Ok, that is really interesting. It actually works very well even when I switch the screen off and on (assuming I've hit the 'play' button within the iOS native remote controls interface to initially request persistent playback though).
The iOS implementation and what is proposed at [HTMLMEDIAFOCUS] are actually very similar. iOS applies media focus logic to all HTMLMediaElement objects implicitly. If another HTMLMediaElement object begins playing out the currently playing HTMLMediaElement object is automatically paused.
That approach comes at the expense of allowing more than one or element to play out at any given time since only one object can hold media focus and be subject to remote control events at a time.
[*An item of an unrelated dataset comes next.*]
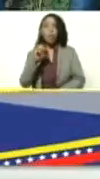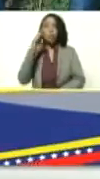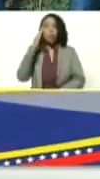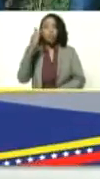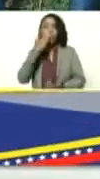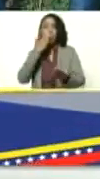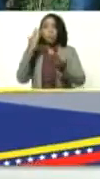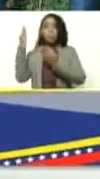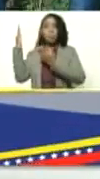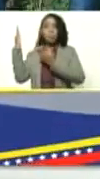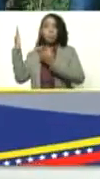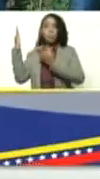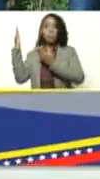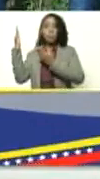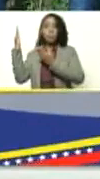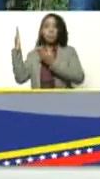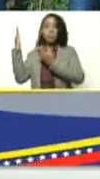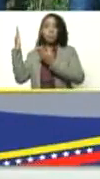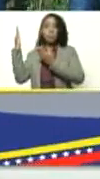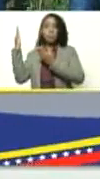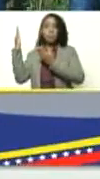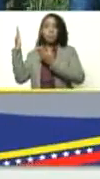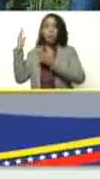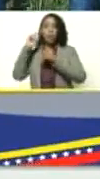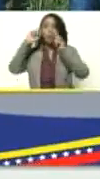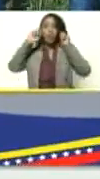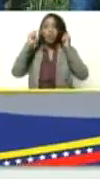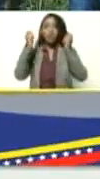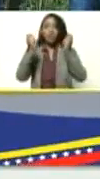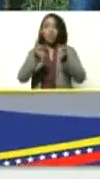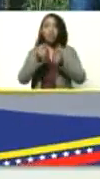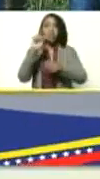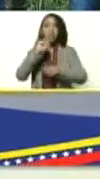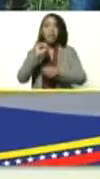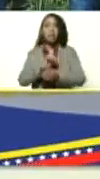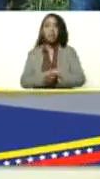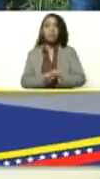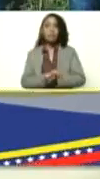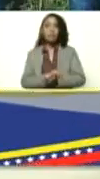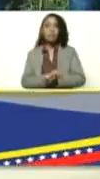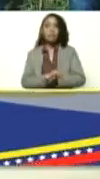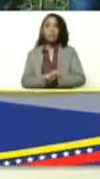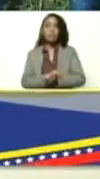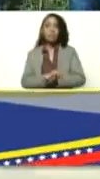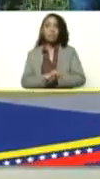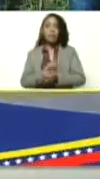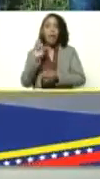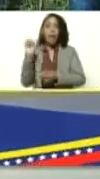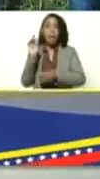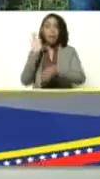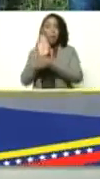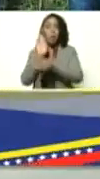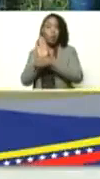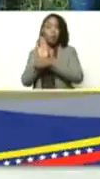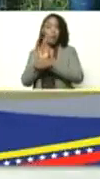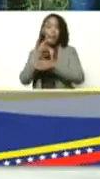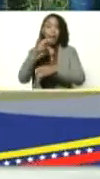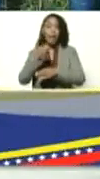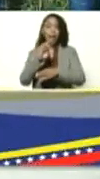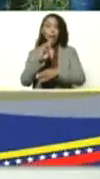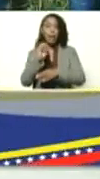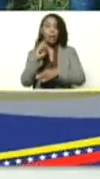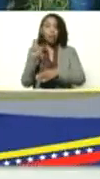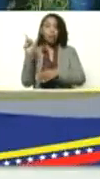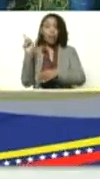escucha te quitaste el tapabocas por fin Ernesto Luna se cuida aplaudo que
There may be cases where web app 'pings' (e.g. 'You received a new incoming email!') should not pause the media and take over the remote controls though hence the opt-in proposal in [HTMLMEDIAFOCUS].
Perhaps we want to enforce this iOS behavior everywhere (i.e. on Desktop browsers too). Then we don't really need any new API surface. Right now in Desktop browsers two or more media elements can play out at the same time causing a number of issues in directing the remote control key events toward the correct place. That's why we proposed the opt-in 'remotecontrols' HTMLMediaElement content attribute to let web pages adopt the exact same behavior that is currently enforced on iOS devices.
In [HTMLMEDIAFOCUS] we propose firing appropriate events toward a focused HTMLMediaElement object when 'Previous' and 'Next' buttons are pressed in remote control interfaces. What those events would be called is negotiable (e.g. 'next'/'previous', 'seekToEnd'/'seekToStart', etc).
iOS keeps a document alive if one of its child HTMLMediaElement objects currently has media focus (and hence, remote control events access). Both the iOS approach and [HTMLMEDIAFOCUS] assume that only one media element plays out at any given time, hence the overhead here would be to keep only that one active document alive.